#### [Work item]
What are the lines from the top of the entries through the one with "e Serena, CHILE………"? Write them out exactly, with no pictures.

*** Opening of Records for the exercise ***

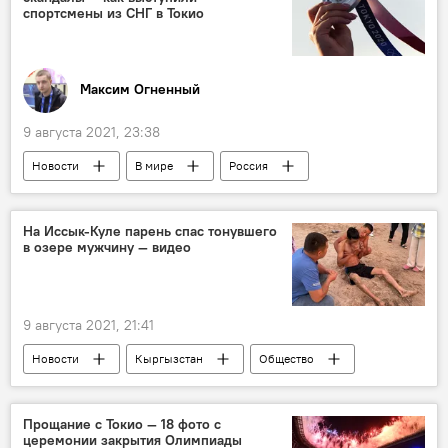
спортсмены из СНГ в Токио
Максим Огненный
9 августа 2021, 23:38
Новости
В мире
Россия
Азия
спорт
Токио
Олимпиада
СНГ
спортсмен
На Иссык-Куле парень спас тонувшего
в озере мужчину — видео
курьез
скандал
слезы
Олимпийские игры в Токио
9 августа 2021, 21:41
Новости
Кыргызстан
Общество
Происшествия
Иссык-Куль
спасение
мужчина
озеро
Прощание с Токио — 18 фото с
церемонии закрытия Олимпиады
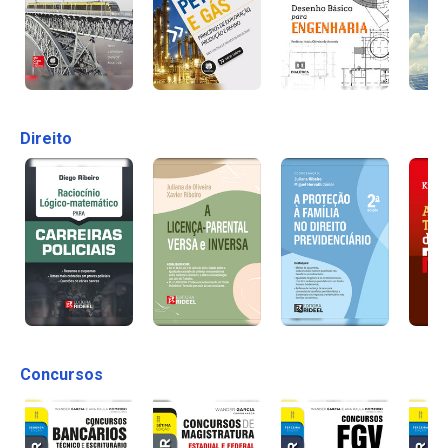
Direito
Concursos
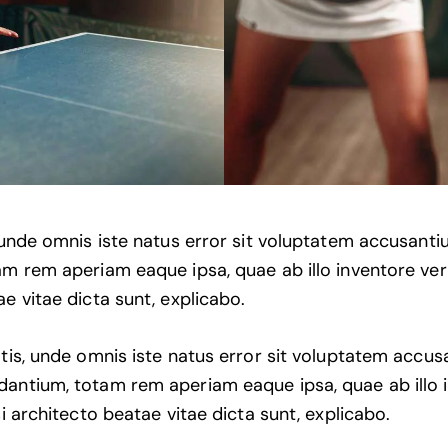
, unde omnis iste natus error sit voluptatem accusan
m rem aperiam eaque ipsa, quae ab illo inventore veri
e vitae dicta sunt, explicabo.
atis, unde omnis iste natus error sit voluptatem accu
antium, totam rem aperiam eaque ipsa, quae ab illo 
si architecto beatae vitae dicta sunt, explicabo.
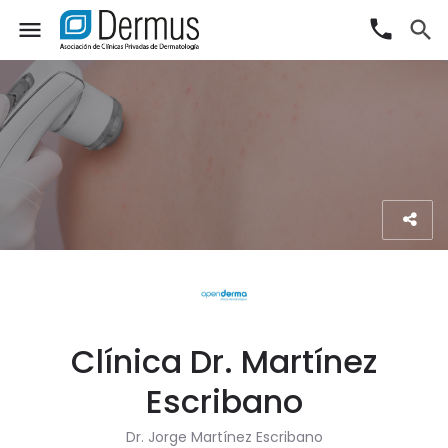
phone
menu
search
Clínica Dr. Martínez
Escribano
Dr. Jorge Martínez Escribano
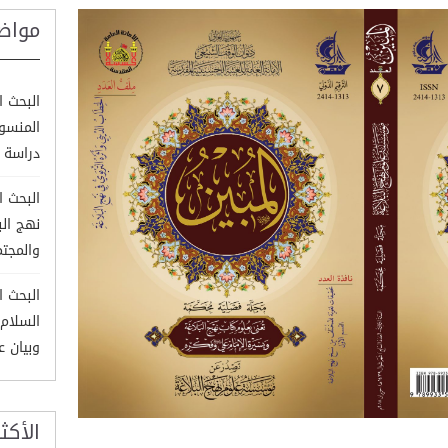
مواض
البحث ا
المنسوب
دراسة ب
البحث 
نهج الب
والمجت
البحث ا
السلام)
وبيان ع
الأكث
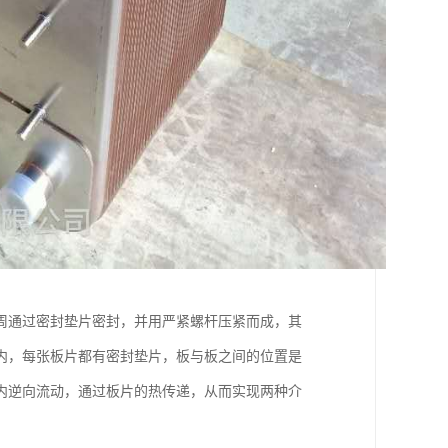
周通过密封垫片密封，并用严紧螺杆压紧而成，其
内，每张板片都有密封垫片，板与板之间的位置是
内逆向流动，通过板片的热传递，从而实现两种介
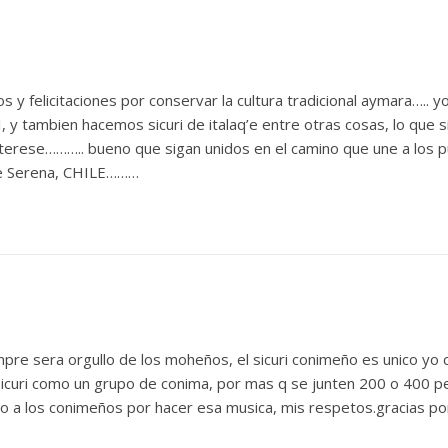
 y felicitaciones por conservar la cultura tradicional aymara….. y
 tambien hacemos sicuri de italaq’e entre otras cosas, lo que 
terese……….. bueno que sigan unidos en el camino que une a los pu
e Serena, CHILE………
mpre sera orgullo de los moheños, el sicuri conimeño es unico yo
sicuri como un grupo de conima, por mas q se junten 200 o 400 pe
o a los conimeños por hacer esa musica, mis respetos.gracias por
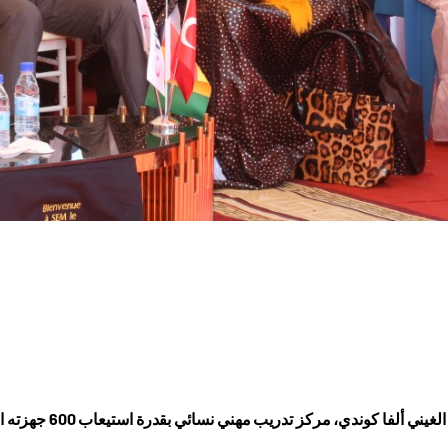
كوندي، مركز تدريب مهني نسائي بقدرة استيعاب 600 جهزته الوكالة التركية للتعاون والتنسيق "تيكا" في العاصمة "كوناكري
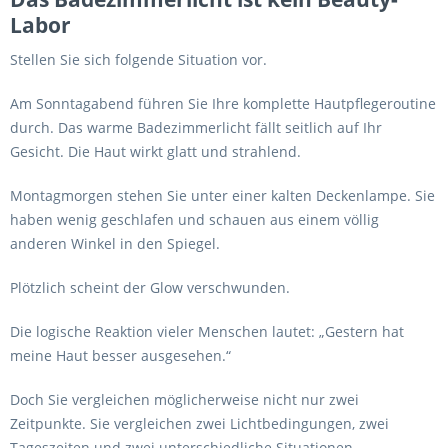
Labor
Stellen Sie sich folgende Situation vor.
Am Sonntagabend führen Sie Ihre komplette Hautpflegeroutine
durch. Das warme Badezimmerlicht fällt seitlich auf Ihr
Gesicht. Die Haut wirkt glatt und strahlend.
Montagmorgen stehen Sie unter einer kalten Deckenlampe. Sie
haben wenig geschlafen und schauen aus einem völlig
anderen Winkel in den Spiegel.
Plötzlich scheint der Glow verschwunden.
Die logische Reaktion vieler Menschen lautet: „Gestern hat
meine Haut besser ausgesehen.“
Doch Sie vergleichen möglicherweise nicht nur zwei
Zeitpunkte. Sie vergleichen zwei Lichtbedingungen, zwei
Tageszeiten und zwei unterschiedliche Situationen.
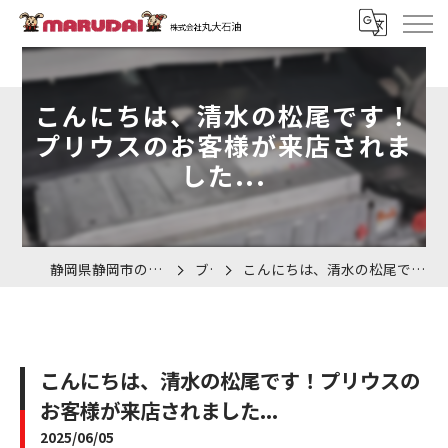
こんにちは、清水の松尾です！
プリウスのお客様が来店されま
した...
静岡県静岡市の車検なら株式会社丸大石油
ブログ
こんにちは、清水の松尾です！プリウスのお客様が来店されました...
こんにちは、清水の松尾です！プリウスの
お客様が来店されました...
2025/06/05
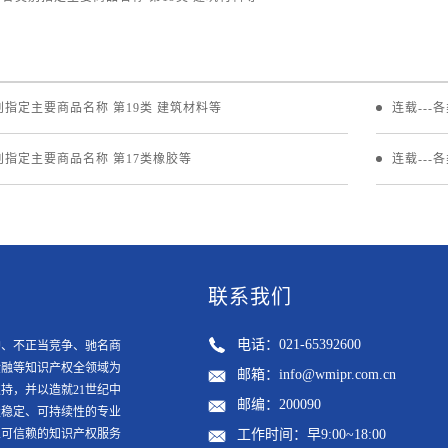
类别指定主要商品名称 第19类 建筑材料等
连载---
类别指定主要商品名称 第17类橡胶等
连载---
联系我们
电话：021-65392600
护、不正当竞争、驰名商
金融等知识产权全领域为
邮箱：info@wmipr.com.cn
持，并以造就21世纪中
邮编：200090
走稳定、可持续性的专业
业可信赖的知识产权服务
工作时间：早9:00~18:00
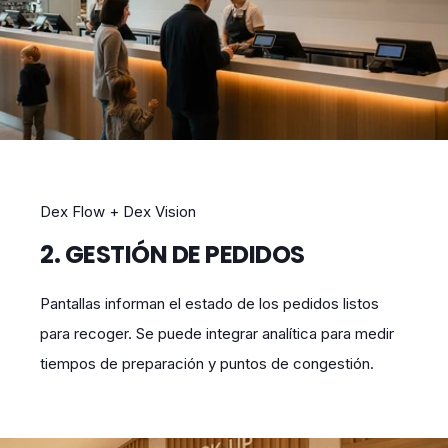
Dex Flow + Dex Vision
2. GESTIÓN DE PEDIDOS
Pantallas informan el estado de los pedidos listos
para recoger. Se puede integrar analítica para medir
tiempos de preparación y puntos de congestión.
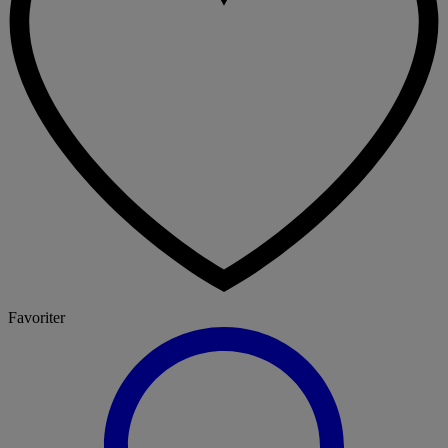
Favoriter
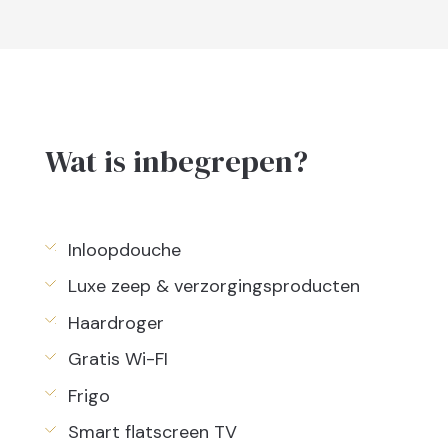
Wat is inbegrepen?
Inloopdouche
Luxe zeep & verzorgingsproducten
Haardroger
Gratis Wi-FI
Frigo
Smart flatscreen TV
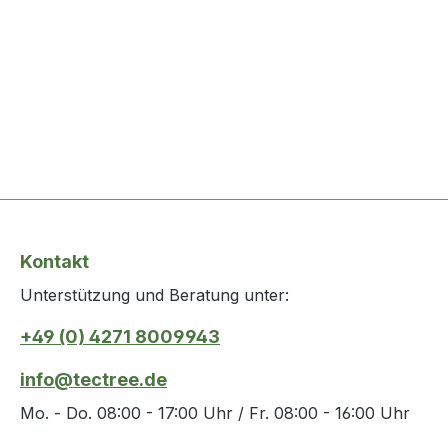
Kontakt
Unterstützung und Beratung unter:
+49 (0) 4271 8009943
info@tectree.de
Mo. - Do. 08:00 - 17:00 Uhr / Fr. 08:00 - 16:00 Uhr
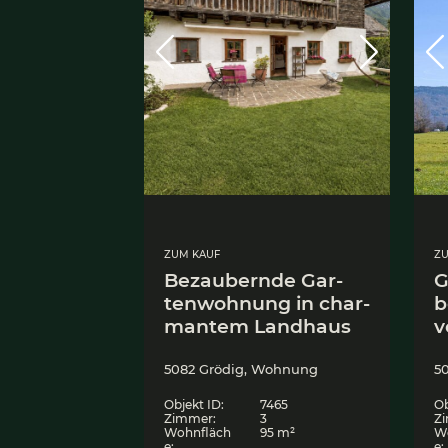
ZUM KAUF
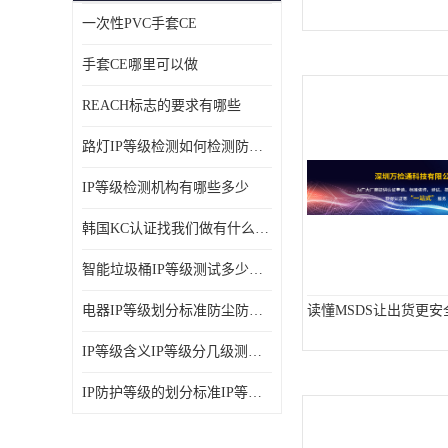
一次性PVC手套CE
ISO14001体系认证
手套CE哪里可以做
OHSAS18001体系认证
REACH标志的要求有哪些
交通部794/808认证
路灯IP等级检测如何检测防尘防水
WEEE指令
IP等级检测机构有哪些多少
CTA入网许可证
韩国KC认证找我们做有什么优势
IP等级
智能垃圾桶IP等级测试多少钱要多久时间
REACH化学检测
电器IP等级划分标准防尘防尘IP等级测试报告
读懂MSDS让出货更安
IEC认证
IP等级含义IP等级分几级测试容易过吗
防爆认证
IP防护等级的划分标准IP等级测试多少钱
TS16949体系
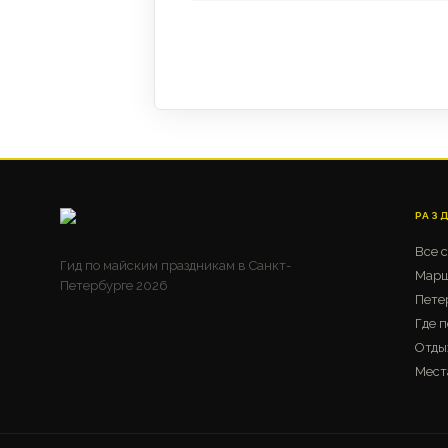
РАЗ
Все 
Гид по майским праздникам в Санкт-
Марш
Петербурге 2026
Пете
Где п
Отды
Мест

*** Close of Records for the exercise ***

#### [Task solution]
спортсмены из СНГ в Токио
Максим Огненный
9 августа 2021, 23:38
Новости
В мире
Россия
Азия
спорт
Токио
Олимпиада
СНГ
спортсмен
На Иссык-Куле парень спас тонувшего
в озере мужчину — видео
курьез
скандал
слезы
Олимпийские игры в Токио
9 августа 2021, 21:41
Новости
Кыргызстан
Общество
Происшествия
Иссык-Куль
спасение
мужчина
озеро
Прощание с Токио — 18 фото с
церемонии закрытия Олимпиады
Direito
Concursos
, unde omnis iste natus error sit voluptatem accusan
m rem aperiam eaque ipsa, quae ab illo inventore veri
e vitae dicta sunt, explicabo.
atis, unde omnis iste natus error sit voluptatem accu
antium, totam rem aperiam eaque ipsa, quae ab illo 
si architecto beatae vitae dicta sunt, explicabo.
phone
menu
search
Clínica Dr. Martínez
Escribano
Dr. Jorge Martínez Escribano
مواض
البحث ا
المنسوب
دراسة ب
البحث 
نهج الب
والمجت
البحث ا
السلام)
وبيان ع
الأكث
周通过密封垫片密封，并用严紧螺杆压紧而成，其
内，每张板片都有密封垫片，板与板之间的位置是
内逆向流动，通过板片的热传递，从而实现两种介
 y felicitaciones por conservar la cultura tradicional aymara….. y
 tambien hacemos sicuri de italaq’e entre otras cosas, lo que 
terese……….. bueno que sigan unidos en el camino que une a los pu
e Serena, CHILE………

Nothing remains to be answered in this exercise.